Bobbette Lacks, filha de Henrietta,
ficou chocada: “Eu disse, ‘estão trabalhando com células da minha mãe?”.
E ele respondeu: “sim, as células ainda estão vivas” Fiquei com a boca
aberta e ele me disse que já trabalhava com elas há anos”.
Enquanto isso, as células HeLa eram vendidas em quantidades enormes e por milhões.
Quando a família Lacks percebeu o que
eles estavam fazendo com as células de sua mãe, dediciram consultar
advogados para ver se eles tinham direito a receber dinheiro da
indústria de biotecnologia.
“Eu pesquisei e descobri que as células
tinham sido vendido por todos os lugares e queria saber quem havia
enriquecido com as células da minha mãe.

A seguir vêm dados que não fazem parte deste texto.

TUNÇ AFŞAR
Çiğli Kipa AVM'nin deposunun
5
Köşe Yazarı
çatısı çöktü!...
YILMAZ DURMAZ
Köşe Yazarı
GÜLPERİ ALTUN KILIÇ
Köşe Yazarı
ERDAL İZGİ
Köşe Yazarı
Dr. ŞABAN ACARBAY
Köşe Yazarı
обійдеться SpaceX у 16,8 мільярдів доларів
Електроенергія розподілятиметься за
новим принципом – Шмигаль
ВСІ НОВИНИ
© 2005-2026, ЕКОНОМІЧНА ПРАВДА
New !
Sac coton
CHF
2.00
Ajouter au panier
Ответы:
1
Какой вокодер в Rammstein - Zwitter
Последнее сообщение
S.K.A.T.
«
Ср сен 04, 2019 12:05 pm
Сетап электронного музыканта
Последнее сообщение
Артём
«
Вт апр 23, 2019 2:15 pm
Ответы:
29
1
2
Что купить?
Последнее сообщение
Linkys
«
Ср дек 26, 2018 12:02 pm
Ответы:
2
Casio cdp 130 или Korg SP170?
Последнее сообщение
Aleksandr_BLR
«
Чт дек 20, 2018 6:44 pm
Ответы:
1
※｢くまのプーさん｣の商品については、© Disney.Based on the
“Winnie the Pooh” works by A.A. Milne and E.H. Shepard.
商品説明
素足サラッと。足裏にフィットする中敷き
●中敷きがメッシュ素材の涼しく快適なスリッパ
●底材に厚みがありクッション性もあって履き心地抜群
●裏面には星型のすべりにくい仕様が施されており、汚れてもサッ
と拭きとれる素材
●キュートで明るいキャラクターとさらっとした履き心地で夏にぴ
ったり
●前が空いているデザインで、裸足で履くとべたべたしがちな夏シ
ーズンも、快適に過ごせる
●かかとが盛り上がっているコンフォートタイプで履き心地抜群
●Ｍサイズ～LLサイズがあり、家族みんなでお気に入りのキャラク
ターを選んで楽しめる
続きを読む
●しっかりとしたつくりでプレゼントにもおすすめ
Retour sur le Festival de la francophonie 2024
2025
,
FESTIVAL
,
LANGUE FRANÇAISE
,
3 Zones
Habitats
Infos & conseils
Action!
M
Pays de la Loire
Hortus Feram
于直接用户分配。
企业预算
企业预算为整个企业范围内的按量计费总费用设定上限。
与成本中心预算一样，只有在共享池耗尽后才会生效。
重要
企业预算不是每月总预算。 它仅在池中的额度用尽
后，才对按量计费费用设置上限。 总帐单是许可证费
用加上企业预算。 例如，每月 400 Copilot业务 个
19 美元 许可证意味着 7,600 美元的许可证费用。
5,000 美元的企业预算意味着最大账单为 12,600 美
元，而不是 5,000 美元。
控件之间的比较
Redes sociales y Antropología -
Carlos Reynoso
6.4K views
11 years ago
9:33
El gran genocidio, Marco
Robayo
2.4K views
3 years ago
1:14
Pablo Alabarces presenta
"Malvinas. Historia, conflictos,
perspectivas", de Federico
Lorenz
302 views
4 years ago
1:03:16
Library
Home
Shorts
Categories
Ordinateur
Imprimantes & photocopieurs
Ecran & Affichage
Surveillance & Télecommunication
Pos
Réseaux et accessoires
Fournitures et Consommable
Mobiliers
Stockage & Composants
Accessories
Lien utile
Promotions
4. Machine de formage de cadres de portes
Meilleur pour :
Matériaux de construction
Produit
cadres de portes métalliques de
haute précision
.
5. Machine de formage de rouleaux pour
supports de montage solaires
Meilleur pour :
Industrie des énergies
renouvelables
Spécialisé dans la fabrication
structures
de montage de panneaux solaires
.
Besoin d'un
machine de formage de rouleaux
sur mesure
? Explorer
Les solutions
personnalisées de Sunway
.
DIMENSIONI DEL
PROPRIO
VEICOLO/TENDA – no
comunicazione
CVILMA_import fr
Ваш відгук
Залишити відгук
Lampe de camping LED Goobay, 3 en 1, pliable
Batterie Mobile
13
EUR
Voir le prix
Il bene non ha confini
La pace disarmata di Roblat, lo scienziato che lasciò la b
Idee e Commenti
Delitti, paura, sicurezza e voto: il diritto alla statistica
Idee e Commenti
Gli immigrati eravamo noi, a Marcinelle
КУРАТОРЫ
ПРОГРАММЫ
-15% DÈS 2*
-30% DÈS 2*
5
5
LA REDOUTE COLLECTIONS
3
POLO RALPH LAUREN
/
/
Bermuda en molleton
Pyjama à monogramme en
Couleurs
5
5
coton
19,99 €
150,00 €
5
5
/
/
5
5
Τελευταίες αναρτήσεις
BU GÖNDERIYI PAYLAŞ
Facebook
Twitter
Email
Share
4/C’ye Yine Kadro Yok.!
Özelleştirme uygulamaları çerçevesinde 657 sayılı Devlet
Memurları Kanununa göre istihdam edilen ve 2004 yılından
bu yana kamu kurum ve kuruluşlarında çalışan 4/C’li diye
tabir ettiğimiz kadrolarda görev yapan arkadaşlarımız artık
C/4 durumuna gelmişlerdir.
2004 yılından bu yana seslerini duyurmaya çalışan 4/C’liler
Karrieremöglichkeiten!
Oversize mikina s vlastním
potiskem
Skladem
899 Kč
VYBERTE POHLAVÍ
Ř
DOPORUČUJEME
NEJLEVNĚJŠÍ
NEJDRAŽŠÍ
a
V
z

Estava enojado”, disse David
Lacks Jnr.
Contribuição
Além da questão financeira, a família de Henrietta lutou pelo reconhecimento da contribuição dela para a ciência e lançou uma campanha.
“Apesar de ter sido uma contribuição involuntária, foi enorme”, diz John Burn.
“As células dela têm sido a base para
dezenas de milhares de estudos médicos em todo o mundo e em todos os
aspectos da ciência biológica. Foi um elemento crucial para o
desenvolvimento da ciência biológica do século 20″, diz o geneticista.
Como resultado da campanha de sua
família, Henrietta Lacks tornou-se uma heroína científica. Mas a família
não teve sorte até agora no que diz respeito à compensação.
E em agosto de 2013, a família Lacks foi
conquistou o controle parcial sobre o acesso de cientistas para o
código de DNA a partir de células de Henrietta Lacks.
Mas o filho mais velho, Lawrence, de 82
anos, afirmou que os parentes ainda não estão satisfeitos e querem uma
indenização financeira, além do reconhecimento sobre a contribuição dela
para a ciência. Em fevereiro, a família anunciou que deve continuar a
batalha na justiça contra o Centro Médico John Hopkins para receber
compensações finaceiras sobre as vendas das células.
O centro nega que tenha lucrado com a venda e distribuição da linha celular HeLa.